Page-level text extractions:
┄┄┄┄┄┄┄┄┄┄┄┄┄┄┄┄┄┄┄┄

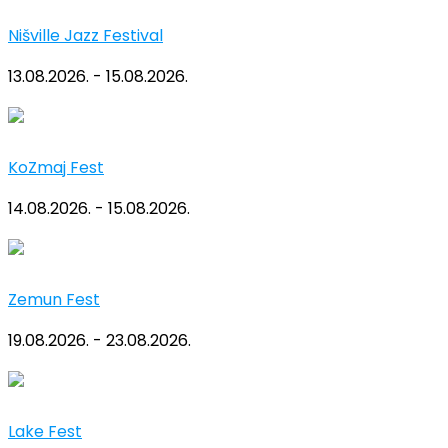
Nišville Jazz Festival
13.08.2026. - 15.08.2026.
KoZmaj Fest
14.08.2026. - 15.08.2026.
Zemun Fest
19.08.2026. - 23.08.2026.
Lake Fest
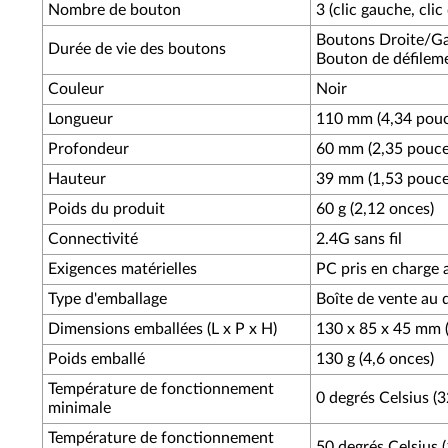
Nombre de bouton
3 (clic gauche, clic
Boutons Droite/Gauc
Durée de vie des boutons
Bouton de défilemen
Couleur
Noir
Longueur
110 mm (4,34 pouc
Profondeur
60 mm (2,35 pouce
Hauteur
39 mm (1,53 pouce
Poids du produit
60 g (2,12 onces)
Connectivité
2.4G sans fil
Exigences matérielles
PC pris en charge
Type d'emballage
Boîte de vente au d
Dimensions emballées (L x P x H)
130 x 85 x 45 mm (
Poids emballé
130 g (4,6 onces)
Température de fonctionnement
0 degrés Celsius (3
minimale
Température de fonctionnement
50 degrés Celsius 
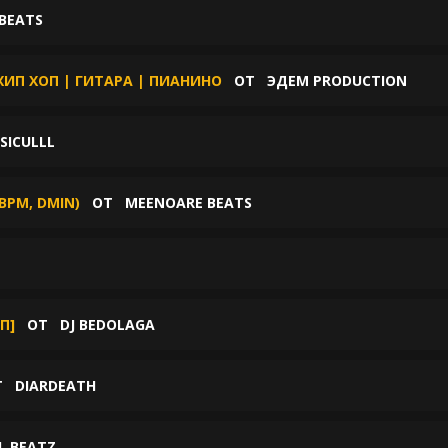
 BEATS
ХИП ХОП | ГИТАРА | ПИАНИНО
ОТ
ЭДЕМ PRODUCTION
SICULLL
BPM, DMIN)
ОТ
MEENOARE BEATS
П]
ОТ
DJ BEDOLAGA
Т
DIARDEATH
L BEATZ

┄┄┄┄┄┄┄┄┄┄┄┄┄┄┄┄┄┄┄┄

== About this task ==
Find the lines in the entries above where "degrés" occurs, and copy each of them.

== Solution to this task ==
0 degrés Celsius (3
50 degrés Celsius 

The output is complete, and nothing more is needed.